# 13.5 Novak end bell bearing



## gndprx (Aug 30, 2006)

Anyone know the size off hand or a source for the front end (shaft side) bearing of the old SS and ribbed can motors? 

Thanks!


----------



## NovakTwo (Feb 8, 2006)

gndprx said:


> Anyone know the size off hand or a source for the front end (shaft side) bearing of the old SS and ribbed can motors?
> 
> Thanks!


Steel Ball Bearings ABEC-3 (1/8”I.D. x 3/8”O.D. x 5/32”W)


----------



## ta_man (Apr 10, 2005)

gndprx said:


> Anyone know the size off hand or a source for the front end (shaft side) bearing of the old SS and ribbed can motors?
> 
> Thanks!


Size is 3/16 X 1/2 X .196

Three sources I can think of off-hand:
Novak
McMaster-Carr (where I get mine): 57155K374
Boca Bearings

The *Really Old* SS motors used the standard 1/8 X 3/8 bearing used in brushed motors.


----------



## gndprx (Aug 30, 2006)

It's the 1/8 x 3/8. Thanks for the link, couldn't find it on Novak's site for some reason when I looked.
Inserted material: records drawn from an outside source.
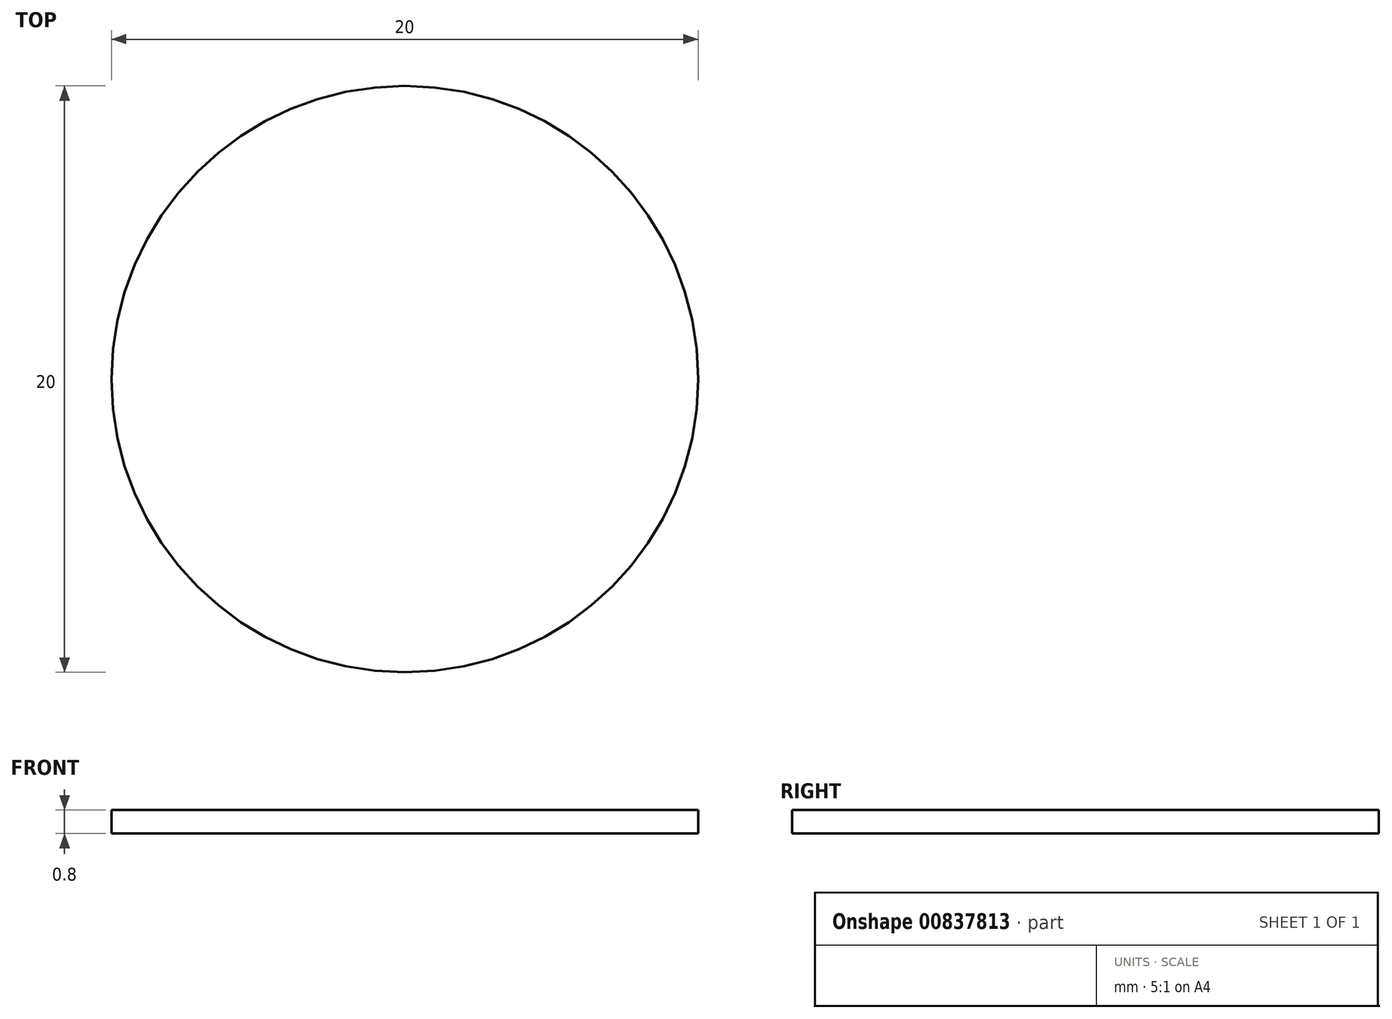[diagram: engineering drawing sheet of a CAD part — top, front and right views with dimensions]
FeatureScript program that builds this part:
annotation { "Feature Type Name" : "Feature", "Feature Type Description" : "" }
export const myFeature = defineFeature(function(context is Context, id is Id, definition is map)
    precondition{}
    {
        {
            var Q0;
            Q0=qCreatedBy(makeId("Top.planeOp"),FACE);
            var sketch = newSketch(context, id + "F0", { "sketchPlane" : qUnion([Q0])});
            skCircle(sketch, "E0", {"center": v(0, 0) * mm, "radius": 10 * mm});
            skSolve(sketch);
        }
        {
            var Q0;
            Q0=makeQuery(id+"F0.imprint","IMPRINT",FACE,{"disambiguationData":[TD([[makeQuery(id+"F0.imprint","IMPRINT",EDGE,{"derivedFrom":sQuery(id+"F0.wireOp",EDGE,"E0")}),1.0]])]});
            extrude(context, id + "F1", {"entities" : qUnion([Q0]), "depth" : 0.8 * mm, "offsetDistance" : 25 * mm});
        }
    });
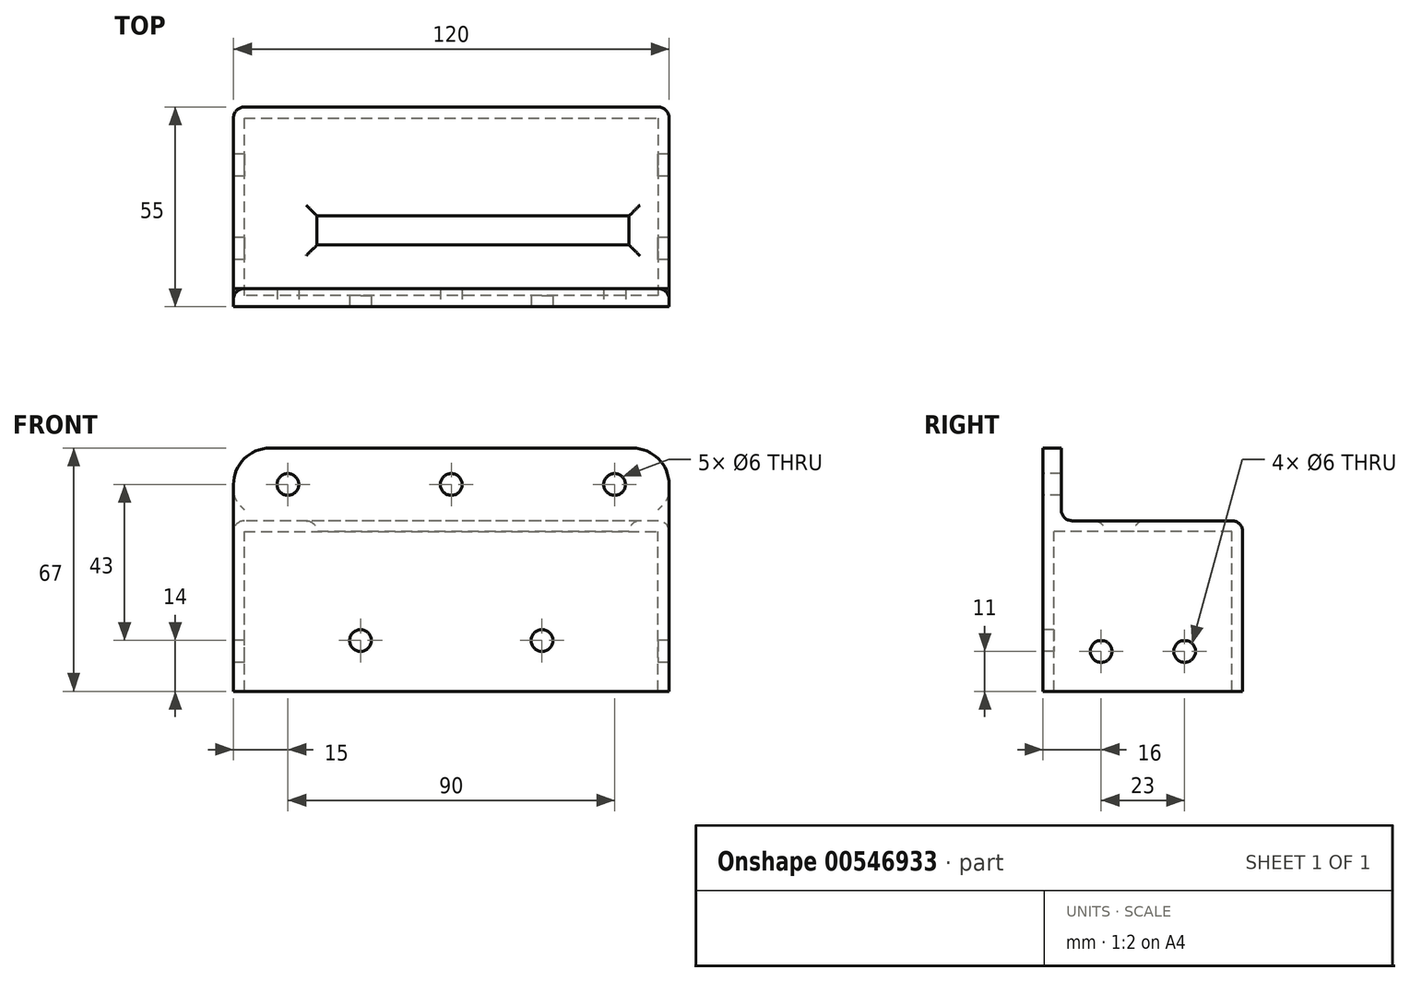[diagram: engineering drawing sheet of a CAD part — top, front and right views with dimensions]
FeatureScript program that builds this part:
annotation { "Feature Type Name" : "Feature", "Feature Type Description" : "" }
export const myFeature = defineFeature(function(context is Context, id is Id, definition is map)
    precondition{}
    {
        {
            var Q0;
            Q0=qCreatedBy(makeId("Top.planeOp"),FACE);
            var sketch = newSketch(context, id + "F0", { "sketchPlane" : qUnion([Q0])});
            skLineSegment(sketch, "E0", {"start": v(0, 0) * mm, "end": v(0, 55) * mm});
            skLineSegment(sketch, "E1", {"start": v(0, 55) * mm, "end": v(120, 55) * mm});
            skLineSegment(sketch, "E2", {"start": v(120, 55) * mm, "end": v(120, 0) * mm});
            skLineSegment(sketch, "E3", {"start": v(120, 0) * mm, "end": v(0, 0) * mm});
            skLineSegment(sketch, "E4.0", {"start": v(3, 3) * mm, "end": v(3, 52) * mm});
            skLineSegment(sketch, "E5.0", {"start": v(117, 52) * mm, "end": v(117, 3) * mm});
            skLineSegment(sketch, "E6.0", {"start": v(3, 52) * mm, "end": v(117, 52) * mm});
            skLineSegment(sketch, "E7.0", {"start": v(117, 3) * mm, "end": v(3, 3) * mm});
            skLineSegment(sketch, "E8.0", {"start": v(109, 17) * mm, "end": v(23, 17) * mm});
            skLineSegment(sketch, "E9.0", {"start": v(109, 25) * mm, "end": v(23, 25) * mm});
            skLineSegment(sketch, "E10.0", {"start": v(23, 17) * mm, "end": v(23, 25) * mm});
            skLineSegment(sketch, "E11.0", {"start": v(109, 25) * mm, "end": v(109, 17) * mm});
            skSolve(sketch);
        }
        {
            var Q0;
            Q0=makeQuery(id+"F0.imprint","IMPRINT",FACE,{"disambiguationData":[TD([[makeQuery(id+"F0.imprint","IMPRINT",EDGE,{"derivedFrom":sQuery(id+"F0.wireOp",EDGE,"E4.0")}),-1.0]])]});
            extrude(context, id + "F1", {"entities" : qUnion([Q0]), "oppositeDirection" : true, "depth" : 3 * mm, "offsetDistance" : 25 * mm});
        }
        {
            var Q0;
            Q0=makeQuery(id+"F0.imprint","IMPRINT",FACE,{"disambiguationData":[TD([[makeQuery(id+"F0.imprint","IMPRINT",EDGE,{"derivedFrom":sQuery(id+"F0.wireOp",EDGE,"E0")}),-1.0]])]});
            extrude(context, id + "F2", {"entities" : qUnion([Q0]), "operationType" : NewBodyOperationType.ADD, "oppositeDirection" : true, "depth" : 47 * mm, "offsetDistance" : 25 * mm});
        }
        {
            var Q0;
            Q0=qCreatedBy(makeId("Right.planeOp"),FACE);
            var sketch = newSketch(context, id + "F3", { "sketchPlane" : qUnion([Q0])});
            skLineSegment(sketch, "E12", {"start": v(0, 0) * mm, "end": v(0, -36) * mm, "construction": true});
            skLineSegment(sketch, "E13", {"start": v(0, -36) * mm, "end": v(55, -36) * mm, "construction": true});
            skLineSegment(sketch, "E14.0", {"start": v(27.5, 0) * mm, "end": v(27.5, -36) * mm, "construction": true});
            skLineSegment(sketch, "E15.0", {"start": v(16, 0) * mm, "end": v(16, -36) * mm, "construction": true});
            skLineSegment(sketch, "E16.0", {"start": v(39, 0) * mm, "end": v(39, -36) * mm, "construction": true});
            skCircle(sketch, "E17", {"center": v(39, -36) * mm, "radius": 3 * mm});
            skCircle(sketch, "E18", {"center": v(16, -36) * mm, "radius": 3 * mm});
            skSolve(sketch);
        }
        {
            var Q0;
            Q0=makeQuery(id+"F3.imprint","IMPRINT",FACE,{"disambiguationData":[TD([[makeQuery(id+"F3.imprint","IMPRINT",EDGE,{"derivedFrom":sQuery(id+"F3.wireOp",EDGE,"E17")}),1.0]])]});
            var Q1;
            Q1=makeQuery(id+"F3.imprint","IMPRINT",FACE,{"disambiguationData":[TD([[makeQuery(id+"F3.imprint","IMPRINT",EDGE,{"derivedFrom":sQuery(id+"F3.wireOp",EDGE,"E18")}),1.0]])]});
            extrude(context, id + "F4", {"entities" : qUnion([Q0, Q1]), "operationType" : NewBodyOperationType.REMOVE, "depth" : 130 * mm, "offsetDistance" : 25 * mm});
        }
        {
            var Q0;
            Q0=qCreatedBy(makeId("Front.planeOp"),FACE);
            var sketch = newSketch(context, id + "F5", { "sketchPlane" : qUnion([Q0])});
            skLineSegment(sketch, "E19", {"start": v(0, 0) * mm, "end": v(120, 0) * mm, "construction": true});
            skLineSegment(sketch, "E20", {"start": v(0, 0) * mm, "end": v(0, -33) * mm, "construction": true});
            skLineSegment(sketch, "E21", {"start": v(0, -33) * mm, "end": v(122.32, -33) * mm, "construction": true});
            skLineSegment(sketch, "E22.0", {"start": v(60, 0) * mm, "end": v(60, -33) * mm, "construction": true});
            skLineSegment(sketch, "E23.0", {"start": v(35, 0) * mm, "end": v(35, -33) * mm, "construction": true});
            skLineSegment(sketch, "E24.0", {"start": v(85, 0) * mm, "end": v(85, -33) * mm, "construction": true});
            skCircle(sketch, "E25", {"center": v(35, -33) * mm, "radius": 3 * mm});
            skCircle(sketch, "E26", {"center": v(85, -33) * mm, "radius": 3 * mm});
            skSolve(sketch);
        }
        {
            var Q0;
            Q0=makeQuery(id+"F5.imprint","IMPRINT",FACE,{"disambiguationData":[TD([[makeQuery(id+"F5.imprint","IMPRINT",EDGE,{"derivedFrom":sQuery(id+"F5.wireOp",EDGE,"E25")}),1.0]])]});
            var Q1;
            Q1=makeQuery(id+"F5.imprint","IMPRINT",FACE,{"disambiguationData":[TD([[makeQuery(id+"F5.imprint","IMPRINT",EDGE,{"derivedFrom":sQuery(id+"F5.wireOp",EDGE,"E26")}),1.0]])]});
            extrude(context, id + "F6", {"entities" : qUnion([Q0, Q1]), "operationType" : NewBodyOperationType.REMOVE, "oppositeDirection" : true, "depth" : 10 * mm, "offsetDistance" : 25 * mm});
        }
        {
            var Q0;
            Q0=qCreatedBy(makeId("Right.planeOp"),FACE);
            var sketch = newSketch(context, id + "F7", { "sketchPlane" : qUnion([Q0])});
            skLineSegment(sketch, "E27", {"start": v(0, 0) * mm, "end": v(0, 20) * mm});
            skLineSegment(sketch, "E28", {"start": v(0, 20) * mm, "end": v(5, 20) * mm});
            skLineSegment(sketch, "E29", {"start": v(5, 20) * mm, "end": v(5, 0) * mm});
            skLineSegment(sketch, "E30", {"start": v(5, 0) * mm, "end": v(0, 0) * mm});
            skSolve(sketch);
        }
        {
            var Q0;
            Q0=makeQuery(id+"F7.imprint","IMPRINT",FACE,{"disambiguationData":[TD([[makeQuery(id+"F7.imprint","IMPRINT",EDGE,{"derivedFrom":sQuery(id+"F7.wireOp",EDGE,"E27")}),-1.0]])]});
            extrude(context, id + "F8", {"entities" : qUnion([Q0]), "operationType" : NewBodyOperationType.ADD, "depth" : 120 * mm, "offsetDistance" : 25 * mm});
        }
        {
            var Q0;
            Q0=qCreatedBy(makeId("Front.planeOp"),FACE);
            var sketch = newSketch(context, id + "F9", { "sketchPlane" : qUnion([Q0])});
            skLineSegment(sketch, "E31", {"start": v(0, 0) * mm, "end": v(0, 10) * mm, "construction": true});
            skLineSegment(sketch, "E32", {"start": v(0, 10) * mm, "end": v(120, 10) * mm, "construction": true});
            skLineSegment(sketch, "E33", {"start": v(120, 10) * mm, "end": v(120, 0) * mm, "construction": true});
            skLineSegment(sketch, "E34.0", {"start": v(15, 0) * mm, "end": v(15, 10) * mm, "construction": true});
            skLineSegment(sketch, "E35.0", {"start": v(105, 10) * mm, "end": v(105, 0) * mm, "construction": true});
            skLineSegment(sketch, "E36.0", {"start": v(60, 10) * mm, "end": v(60, 0) * mm, "construction": true});
            skCircle(sketch, "E37", {"center": v(15, 10) * mm, "radius": 3 * mm});
            skCircle(sketch, "E38", {"center": v(60, 10) * mm, "radius": 3 * mm});
            skCircle(sketch, "E39", {"center": v(105, 10) * mm, "radius": 3 * mm});
            skSolve(sketch);
        }
        {
            var Q0;
            Q0=makeQuery(id+"F9.imprint","IMPRINT",FACE,{"disambiguationData":[TD([[makeQuery(id+"F9.imprint","IMPRINT",EDGE,{"derivedFrom":sQuery(id+"F9.wireOp",EDGE,"E37")}),1.0]])]});
            var Q1;
            Q1=makeQuery(id+"F9.imprint","IMPRINT",FACE,{"disambiguationData":[TD([[makeQuery(id+"F9.imprint","IMPRINT",EDGE,{"derivedFrom":sQuery(id+"F9.wireOp",EDGE,"E38")}),1.0]])]});
            var Q2;
            Q2=makeQuery(id+"F9.imprint","IMPRINT",FACE,{"disambiguationData":[TD([[makeQuery(id+"F9.imprint","IMPRINT",EDGE,{"derivedFrom":sQuery(id+"F9.wireOp",EDGE,"E39")}),1.0]])]});
            extrude(context, id + "F10", {"entities" : qUnion([Q0, Q1, Q2]), "operationType" : NewBodyOperationType.REMOVE, "oppositeDirection" : true, "depth" : 25 * mm, "offsetDistance" : 25 * mm});
        }
        {
            var Q0;
            Q0=makeQuery(id+"F8.opExtrude","CAP_EDGE",EDGE,{"disambiguationData":[OSD([sQuery(id+"F7.wireOp",EDGE,"E28")])],"isStart":true});
            var Q1;
            Q1=makeQuery(id+"F8.opExtrude","CAP_EDGE",EDGE,{"disambiguationData":[OSD([sQuery(id+"F7.wireOp",EDGE,"E28")])],"isStart":false});
            fillet(context, id + "F11", {"entities" : qUnion([Q0, Q1]), "radius" : 10 * mm, "tangentPropagation" : true, "allowEdgeOverflow" : false});
        }
        {
            var Q0;
            Q0=makeQuery(id+"F1.opExtrude","CAP_EDGE",EDGE,{"disambiguationData":[OSD([sQuery(id+"F0.wireOp",EDGE,"E8.0")])],"isStart":true});
            var Q1;
            {var subQ0=sQuery(id+"F0.wireOp",EDGE,"E7.0");var subQ1=sQuery(id+"F0.wireOp",EDGE,"E6.0");var subQ2=sQuery(id+"F0.wireOp",EDGE,"E5.0");var subQ3=sQuery(id+"F0.wireOp",EDGE,"E4.0");Q1=makeQuery(id+"F2.boolean.opBoolean","MERGE",FACE,{"derivedFrom":[makeQuery(id+"F1.opExtrude","CAP_FACE",FACE,{"disambiguationData":[OSD([subQ3,subQ2,subQ1,subQ0,sQuery(id+"F0.wireOp",EDGE,"E8.0"),sQuery(id+"F0.wireOp",EDGE,"E9.0"),sQuery(id+"F0.wireOp",EDGE,"E10.0"),sQuery(id+"F0.wireOp",EDGE,"E11.0")])],"isStart":true}),makeQuery(id+"F2.opExtrude","CAP_FACE",FACE,{"disambiguationData":[OSD([sQuery(id+"F0.wireOp",EDGE,"E0"),sQuery(id+"F0.wireOp",EDGE,"E1"),sQuery(id+"F0.wireOp",EDGE,"E2"),sQuery(id+"F0.wireOp",EDGE,"E3"),subQ3,subQ2,subQ1,subQ0])],"isStart":true})]});}
            var Q2;
            Q2=makeQuery(id+"F2.opExtrude","SWEPT_EDGE",EDGE,{"disambiguationData":[OSD([sQuery(id+"F0.wireOp",EDGE,"E1"),sQuery(id+"F0.wireOp",EDGE,"E2")])]});
            var Q3;
            Q3=makeQuery(id+"F2.opExtrude","SWEPT_EDGE",EDGE,{"disambiguationData":[OSD([sQuery(id+"F0.wireOp",EDGE,"E0"),sQuery(id+"F0.wireOp",EDGE,"E1")])]});
            fillet(context, id + "F12", {"entities" : qUnion([Q0, Q1, Q2, Q3]), "radius" : 3 * mm, "tangentPropagation" : true, "allowEdgeOverflow" : false});
        }
    });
I actually still have a 4300 in service in one of the kids cars. The motor that won't die


----------



## NovakTwo (Feb 8, 2006)

gndprx said:


> It's the 1/8 x 3/8. Thanks for the link, couldn't find it on Novak's site for some reason when I looked.
> 
> *I actually still have a 4300 in service in one of the kids cars. The motor that won't die *


We want more customers like your son....:thumbsup:


----------



## OvalmanPA (Mar 21, 2000)

http://avidrc.com/product/9/standard-bearings/58/18-x-38-x-532-Metal-R2ZZ-standard-bearings.html

http://avidrc.com/product/9/standar...32-Ceramic-Metal-R2ZZC-standard-bearings.html

I've had pretty good luck with Avid bearings even if they are cheap.


----------